### SCHRIFTLICHE AUFGABE A
Schreibe den Abschnitt des ausgewählten Texts wortgetreu ab, der mit den Worten „In unserer Gesellschaft“ beginnt und mit „nicht zu können.“ endet.
════════════════════
Marina Schwan nutzt Kunst als Instrument, um soziale und geopolitische Themen zu erforschen. Es ermöglicht ihr eine Erkundung von Grenzen und Möglichkeiten, neue Perspektiven zu entdecken und eingefahrene Konventionen herauszufordern.

 

In unserer Gesellschaft ist schriftliche Kommunikation von grundlegender Bedeutung, doch für viele stellt sie eine enorme Hürde dar. Faulheit oder mangelnde Intelligenz sind die Dogmen der Legasthenie. Als Legasthenikerin greife ich dieses Thema auf und setze die Stärken der Legasthenie in den Vordergrund. Kreativität. Auf provokante Art und Weise möchte ich ein Thema zur Schau stellen, welches für die meisten Menschen eine Selbstverständlichkeit ist: Lesen und Schreiben. Doch anstatt den Text klar und deutlich zu präsentieren, reduziere ich Wörter & Buchstaben auf ein einheitliches Element und erzeuge dadurch eine Unkenntlichkeit. Ein unverständlicher Code bestehend aus vielen einheitlichen Symbolen. Auf diese Weise sollen Betrachter*innen ein Gefühl dafür entwickeln, wie es ist, den Wunsch zu haben, etwas zu lesen, es aber nicht zu können.
════════════════════
### SCHRIFTLICHE AUFGABE B
Wiederhole wortgetreu nur den Teil der Datensätze, der am Anfang der Datensätze beginnt und mit der Zeile endet, die „Conheça-nos“ enthält, wobei diese Zeile dazugehört.

### BEREITGESTELLTE DATENSÄTZE
════════════════════
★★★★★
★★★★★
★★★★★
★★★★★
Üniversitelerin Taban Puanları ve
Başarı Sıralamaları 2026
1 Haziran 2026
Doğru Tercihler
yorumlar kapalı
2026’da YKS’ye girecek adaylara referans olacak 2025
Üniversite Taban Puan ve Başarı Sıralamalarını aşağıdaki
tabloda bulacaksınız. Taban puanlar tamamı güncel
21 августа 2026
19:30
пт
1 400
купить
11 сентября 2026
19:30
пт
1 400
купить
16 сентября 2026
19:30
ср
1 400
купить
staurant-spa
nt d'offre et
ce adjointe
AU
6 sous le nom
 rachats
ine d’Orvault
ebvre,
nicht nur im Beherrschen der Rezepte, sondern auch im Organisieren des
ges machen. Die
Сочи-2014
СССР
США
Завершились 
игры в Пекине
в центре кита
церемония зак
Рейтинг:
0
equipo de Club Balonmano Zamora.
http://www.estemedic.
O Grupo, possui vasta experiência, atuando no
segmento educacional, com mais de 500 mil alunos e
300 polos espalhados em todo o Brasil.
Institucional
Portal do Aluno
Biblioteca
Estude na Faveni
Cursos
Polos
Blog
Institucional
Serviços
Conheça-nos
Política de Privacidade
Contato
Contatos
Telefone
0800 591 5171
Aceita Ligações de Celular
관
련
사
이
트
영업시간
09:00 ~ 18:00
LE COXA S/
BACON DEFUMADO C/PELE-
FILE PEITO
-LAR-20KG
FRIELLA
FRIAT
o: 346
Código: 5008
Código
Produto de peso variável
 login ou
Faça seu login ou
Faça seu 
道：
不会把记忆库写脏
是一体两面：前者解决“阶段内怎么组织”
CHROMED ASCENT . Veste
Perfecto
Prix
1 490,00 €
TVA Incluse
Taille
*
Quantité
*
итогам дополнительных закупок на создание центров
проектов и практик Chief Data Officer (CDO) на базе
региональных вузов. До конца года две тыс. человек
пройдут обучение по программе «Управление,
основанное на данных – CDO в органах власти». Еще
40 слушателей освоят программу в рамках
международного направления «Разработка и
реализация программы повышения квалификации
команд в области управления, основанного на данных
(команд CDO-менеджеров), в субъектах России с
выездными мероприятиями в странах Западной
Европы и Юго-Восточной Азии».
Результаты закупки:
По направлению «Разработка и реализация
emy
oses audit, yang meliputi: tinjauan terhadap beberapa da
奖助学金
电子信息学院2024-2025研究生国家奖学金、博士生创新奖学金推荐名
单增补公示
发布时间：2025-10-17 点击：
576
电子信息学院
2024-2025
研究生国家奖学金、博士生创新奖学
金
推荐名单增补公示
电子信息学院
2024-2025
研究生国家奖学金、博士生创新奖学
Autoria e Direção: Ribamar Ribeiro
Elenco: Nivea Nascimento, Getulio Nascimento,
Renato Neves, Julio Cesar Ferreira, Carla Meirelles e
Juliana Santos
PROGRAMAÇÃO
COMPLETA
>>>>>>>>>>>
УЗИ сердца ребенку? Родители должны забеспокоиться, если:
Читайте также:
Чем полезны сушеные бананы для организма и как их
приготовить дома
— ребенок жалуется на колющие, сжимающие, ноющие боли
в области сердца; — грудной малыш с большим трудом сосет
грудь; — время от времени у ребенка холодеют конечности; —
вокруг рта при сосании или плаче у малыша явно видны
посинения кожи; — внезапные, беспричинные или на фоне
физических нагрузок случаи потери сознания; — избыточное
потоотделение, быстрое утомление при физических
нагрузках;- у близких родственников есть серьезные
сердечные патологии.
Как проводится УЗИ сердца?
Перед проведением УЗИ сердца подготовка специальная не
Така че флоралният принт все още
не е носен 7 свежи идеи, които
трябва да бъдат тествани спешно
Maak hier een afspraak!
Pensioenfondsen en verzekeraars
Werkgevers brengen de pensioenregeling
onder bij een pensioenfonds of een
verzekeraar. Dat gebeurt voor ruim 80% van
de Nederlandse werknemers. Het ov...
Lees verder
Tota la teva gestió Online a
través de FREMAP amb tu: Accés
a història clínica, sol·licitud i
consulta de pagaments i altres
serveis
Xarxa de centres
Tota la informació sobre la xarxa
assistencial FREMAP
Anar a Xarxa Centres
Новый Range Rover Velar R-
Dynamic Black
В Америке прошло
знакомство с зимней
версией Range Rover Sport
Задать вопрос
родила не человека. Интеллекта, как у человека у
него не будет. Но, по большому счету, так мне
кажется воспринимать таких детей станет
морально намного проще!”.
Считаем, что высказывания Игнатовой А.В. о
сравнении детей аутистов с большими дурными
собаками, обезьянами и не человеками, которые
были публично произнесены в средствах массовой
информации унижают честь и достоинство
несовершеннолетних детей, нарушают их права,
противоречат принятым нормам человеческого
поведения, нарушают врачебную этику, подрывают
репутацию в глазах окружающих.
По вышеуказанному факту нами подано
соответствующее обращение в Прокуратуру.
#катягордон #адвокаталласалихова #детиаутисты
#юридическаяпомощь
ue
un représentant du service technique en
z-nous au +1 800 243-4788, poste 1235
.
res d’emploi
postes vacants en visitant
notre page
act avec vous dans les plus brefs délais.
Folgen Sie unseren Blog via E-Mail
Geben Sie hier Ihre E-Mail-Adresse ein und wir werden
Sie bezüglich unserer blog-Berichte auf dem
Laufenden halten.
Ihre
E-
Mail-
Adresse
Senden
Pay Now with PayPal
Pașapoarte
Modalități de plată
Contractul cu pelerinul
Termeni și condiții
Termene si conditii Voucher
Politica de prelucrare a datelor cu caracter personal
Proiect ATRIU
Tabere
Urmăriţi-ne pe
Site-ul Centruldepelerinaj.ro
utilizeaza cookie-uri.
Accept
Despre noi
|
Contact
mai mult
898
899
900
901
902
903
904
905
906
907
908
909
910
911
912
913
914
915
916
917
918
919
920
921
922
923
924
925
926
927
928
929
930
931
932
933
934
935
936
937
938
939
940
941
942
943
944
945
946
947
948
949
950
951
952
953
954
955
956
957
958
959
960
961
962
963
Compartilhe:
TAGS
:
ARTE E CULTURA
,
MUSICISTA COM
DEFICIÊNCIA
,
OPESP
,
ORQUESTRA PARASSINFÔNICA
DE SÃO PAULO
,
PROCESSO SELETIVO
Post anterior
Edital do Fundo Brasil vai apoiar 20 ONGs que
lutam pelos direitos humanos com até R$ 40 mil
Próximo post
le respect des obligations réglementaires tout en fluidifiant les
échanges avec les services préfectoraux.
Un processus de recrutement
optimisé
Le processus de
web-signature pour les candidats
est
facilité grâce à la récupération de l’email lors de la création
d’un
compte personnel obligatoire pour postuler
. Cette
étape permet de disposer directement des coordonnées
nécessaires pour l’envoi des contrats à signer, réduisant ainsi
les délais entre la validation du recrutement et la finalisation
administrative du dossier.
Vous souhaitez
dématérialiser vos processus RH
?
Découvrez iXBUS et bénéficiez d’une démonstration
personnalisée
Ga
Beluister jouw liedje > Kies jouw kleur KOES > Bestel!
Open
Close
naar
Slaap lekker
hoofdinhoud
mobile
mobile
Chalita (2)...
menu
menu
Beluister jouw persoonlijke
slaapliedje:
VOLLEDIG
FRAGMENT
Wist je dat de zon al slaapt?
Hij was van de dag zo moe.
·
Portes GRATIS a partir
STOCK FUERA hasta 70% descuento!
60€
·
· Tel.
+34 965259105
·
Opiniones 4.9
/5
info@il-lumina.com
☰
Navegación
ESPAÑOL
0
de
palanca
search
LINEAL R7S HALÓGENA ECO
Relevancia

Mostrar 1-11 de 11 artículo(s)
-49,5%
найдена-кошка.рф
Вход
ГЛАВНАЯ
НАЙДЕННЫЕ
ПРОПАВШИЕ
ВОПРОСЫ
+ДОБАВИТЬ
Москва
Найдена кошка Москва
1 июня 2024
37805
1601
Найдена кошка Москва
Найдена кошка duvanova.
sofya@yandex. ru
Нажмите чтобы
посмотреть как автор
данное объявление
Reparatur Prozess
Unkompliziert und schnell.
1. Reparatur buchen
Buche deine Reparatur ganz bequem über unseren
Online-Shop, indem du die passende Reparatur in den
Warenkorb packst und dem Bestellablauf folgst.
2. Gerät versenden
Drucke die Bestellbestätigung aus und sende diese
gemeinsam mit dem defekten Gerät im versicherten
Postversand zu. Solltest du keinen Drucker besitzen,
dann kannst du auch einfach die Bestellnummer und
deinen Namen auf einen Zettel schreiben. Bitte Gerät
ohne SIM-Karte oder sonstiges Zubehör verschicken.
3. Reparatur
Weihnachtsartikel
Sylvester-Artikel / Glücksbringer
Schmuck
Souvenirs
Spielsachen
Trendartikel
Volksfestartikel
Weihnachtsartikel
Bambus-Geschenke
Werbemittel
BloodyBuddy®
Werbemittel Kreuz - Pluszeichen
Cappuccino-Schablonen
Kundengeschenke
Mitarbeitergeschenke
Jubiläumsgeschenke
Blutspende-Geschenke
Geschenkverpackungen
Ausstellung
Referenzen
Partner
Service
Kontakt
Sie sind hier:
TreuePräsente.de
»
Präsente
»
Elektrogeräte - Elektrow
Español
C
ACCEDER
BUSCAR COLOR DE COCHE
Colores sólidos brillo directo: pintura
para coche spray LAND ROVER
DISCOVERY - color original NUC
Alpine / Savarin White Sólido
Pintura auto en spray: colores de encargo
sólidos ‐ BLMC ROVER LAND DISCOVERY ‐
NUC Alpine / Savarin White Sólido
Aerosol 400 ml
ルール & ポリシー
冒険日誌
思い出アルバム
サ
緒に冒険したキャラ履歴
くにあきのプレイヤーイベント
════════════════════
### LÖSUNG A
In unserer Gesellschaft ist schriftliche Kommunikation von grundlegender Bedeutung, doch für viele stellt sie eine enorme Hürde dar. Faulheit oder mangelnde Intelligenz sind die Dogmen der Legasthenie. Als Legasthenikerin greife ich dieses Thema auf und setze die Stärken der Legasthenie in den Vordergrund. Kreativität. Auf provokante Art und Weise möchte ich ein Thema zur Schau stellen, welches für die meisten Menschen eine Selbstverständlichkeit ist: Lesen und Schreiben. Doch anstatt den Text klar und deutlich zu präsentieren, reduziere ich Wörter & Buchstaben auf ein einheitliches Element und erzeuge dadurch eine Unkenntlichkeit. Ein unverständlicher Code bestehend aus vielen einheitlichen Symbolen. Auf diese Weise sollen Betrachter*innen ein Gefühl dafür entwickeln, wie es ist, den Wunsch zu haben, etwas zu lesen, es aber nicht zu können.

### LÖSUNG B
★★★★★
★★★★★
★★★★★
★★★★★
Üniversitelerin Taban Puanları ve
Başarı Sıralamaları 2026
1 Haziran 2026
Doğru Tercihler
yorumlar kapalı
2026’da YKS’ye girecek adaylara referans olacak 2025
Üniversite Taban Puan ve Başarı Sıralamalarını aşağıdaki
tabloda bulacaksınız. Taban puanlar tamamı güncel
21 августа 2026
19:30
пт
1 400
купить
11 сентября 2026
19:30
пт
1 400
купить
16 сентября 2026
19:30
ср
1 400
купить
staurant-spa
nt d'offre et
ce adjointe
AU
6 sous le nom
 rachats
ine d’Orvault
ebvre,
nicht nur im Beherrschen der Rezepte, sondern auch im Organisieren des
ges machen. Die
Сочи-2014
СССР
США
Завершились 
игры в Пекине
в центре кита
церемония зак
Рейтинг:
0
equipo de Club Balonmano Zamora.
http://www.estemedic.
O Grupo, possui vasta experiência, atuando no
segmento educacional, com mais de 500 mil alunos e
300 polos espalhados em todo o Brasil.
Institucional
Portal do Aluno
Biblioteca
Estude na Faveni
Cursos
Polos
Blog
Institucional
Serviços
Conheça-nos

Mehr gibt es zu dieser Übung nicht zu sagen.